### THE PROBLEM:
Format every line of text from the entries below as a Markdown table with two columns, "Row" for a running number and "Text" for the line itself. Leave out blank lines.
*** RECORDS SHOWN ***
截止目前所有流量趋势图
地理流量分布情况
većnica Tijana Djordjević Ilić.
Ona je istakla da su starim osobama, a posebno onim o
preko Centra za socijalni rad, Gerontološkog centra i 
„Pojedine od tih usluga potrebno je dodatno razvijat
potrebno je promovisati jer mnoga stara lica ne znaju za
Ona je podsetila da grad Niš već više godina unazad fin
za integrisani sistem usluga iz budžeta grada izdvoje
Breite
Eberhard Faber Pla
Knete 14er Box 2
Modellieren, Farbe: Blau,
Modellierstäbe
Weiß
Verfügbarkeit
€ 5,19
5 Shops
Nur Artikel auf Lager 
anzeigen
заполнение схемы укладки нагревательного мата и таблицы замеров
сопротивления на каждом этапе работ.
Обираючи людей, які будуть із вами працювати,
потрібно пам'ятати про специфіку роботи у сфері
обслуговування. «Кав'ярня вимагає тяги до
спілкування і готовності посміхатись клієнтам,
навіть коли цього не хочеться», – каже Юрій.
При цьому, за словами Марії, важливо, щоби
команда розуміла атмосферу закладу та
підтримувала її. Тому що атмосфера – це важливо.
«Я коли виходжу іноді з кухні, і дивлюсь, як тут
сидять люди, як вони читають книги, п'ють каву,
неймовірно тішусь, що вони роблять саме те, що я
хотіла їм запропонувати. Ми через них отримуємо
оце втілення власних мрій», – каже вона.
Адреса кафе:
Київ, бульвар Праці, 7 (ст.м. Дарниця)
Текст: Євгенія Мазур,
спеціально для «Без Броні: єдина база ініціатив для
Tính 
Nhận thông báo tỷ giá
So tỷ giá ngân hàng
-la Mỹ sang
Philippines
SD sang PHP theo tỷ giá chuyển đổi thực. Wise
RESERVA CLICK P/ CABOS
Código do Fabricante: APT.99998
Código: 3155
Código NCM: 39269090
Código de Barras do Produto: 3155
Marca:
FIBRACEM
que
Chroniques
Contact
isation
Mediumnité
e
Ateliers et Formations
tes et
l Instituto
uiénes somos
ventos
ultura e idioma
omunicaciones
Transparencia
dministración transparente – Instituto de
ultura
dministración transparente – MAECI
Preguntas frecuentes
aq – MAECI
*** End of RECORDS SHOWN ***
### THE ANSWER:
| Row | Text |
|---|---|
| 1 | 截止目前所有流量趋势图 |
| 2 | 地理流量分布情况 |
| 3 | većnica Tijana Djordjević Ilić. |
| 4 | Ona je istakla da su starim osobama, a posebno onim o |
| 5 | preko Centra za socijalni rad, Gerontološkog centra i  |
| 6 | „Pojedine od tih usluga potrebno je dodatno razvijat |
| 7 | potrebno je promovisati jer mnoga stara lica ne znaju za |
| 8 | Ona je podsetila da grad Niš već više godina unazad fin |
| 9 | za integrisani sistem usluga iz budžeta grada izdvoje |
| 10 | Breite |
| 11 | Eberhard Faber Pla |
| 12 | Knete 14er Box 2 |
| 13 | Modellieren, Farbe: Blau, |
| 14 | Modellierstäbe |
| 15 | Weiß |
| 16 | Verfügbarkeit |
| 17 | € 5,19 |
| 18 | 5 Shops |
| 19 | Nur Artikel auf Lager  |
| 20 | anzeigen |
| 21 | заполнение схемы укладки нагревательного мата и таблицы замеров |
| 22 | сопротивления на каждом этапе работ. |
| 23 | Обираючи людей, які будуть із вами працювати, |
| 24 | потрібно пам'ятати про специфіку роботи у сфері |
| 25 | обслуговування. «Кав'ярня вимагає тяги до |
| 26 | спілкування і готовності посміхатись клієнтам, |
| 27 | навіть коли цього не хочеться», – каже Юрій. |
| 28 | При цьому, за словами Марії, важливо, щоби |
| 29 | команда розуміла атмосферу закладу та |
| 30 | підтримувала її. Тому що атмосфера – це важливо. |
| 31 | «Я коли виходжу іноді з кухні, і дивлюсь, як тут |
| 32 | сидять люди, як вони читають книги, п'ють каву, |
| 33 | неймовірно тішусь, що вони роблять саме те, що я |
| 34 | хотіла їм запропонувати. Ми через них отримуємо |
| 35 | оце втілення власних мрій», – каже вона. |
| 36 | Адреса кафе: |
| 37 | Київ, бульвар Праці, 7 (ст.м. Дарниця) |
| 38 | Текст: Євгенія Мазур, |
| 39 | спеціально для «Без Броні: єдина база ініціатив для |
| 40 | Tính  |
| 41 | Nhận thông báo tỷ giá |
| 42 | So tỷ giá ngân hàng |
| 43 | -la Mỹ sang |
| 44 | Philippines |
| 45 | SD sang PHP theo tỷ giá chuyển đổi thực. Wise |
| 46 | RESERVA CLICK P/ CABOS |
| 47 | Código do Fabricante: APT.99998 |
| 48 | Código: 3155 |
| 49 | Código NCM: 39269090 |
| 50 | Código de Barras do Produto: 3155 |
| 51 | Marca: |
| 52 | FIBRACEM |
| 53 | que |
| 54 | Chroniques |
| 55 | Contact |
| 56 | isation |
| 57 | Mediumnité |
| 58 | e |
| 59 | Ateliers et Formations |
| 60 | tes et |
| 61 | l Instituto |
| 62 | uiénes somos |
| 63 | ventos |
| 64 | ultura e idioma |
| 65 | omunicaciones |
| 66 | Transparencia |
| 67 | dministración transparente – Instituto de |
| 68 | ultura |
| 69 | dministración transparente – MAECI |
| 70 | Preguntas frecuentes |
| 71 | aq – MAECI |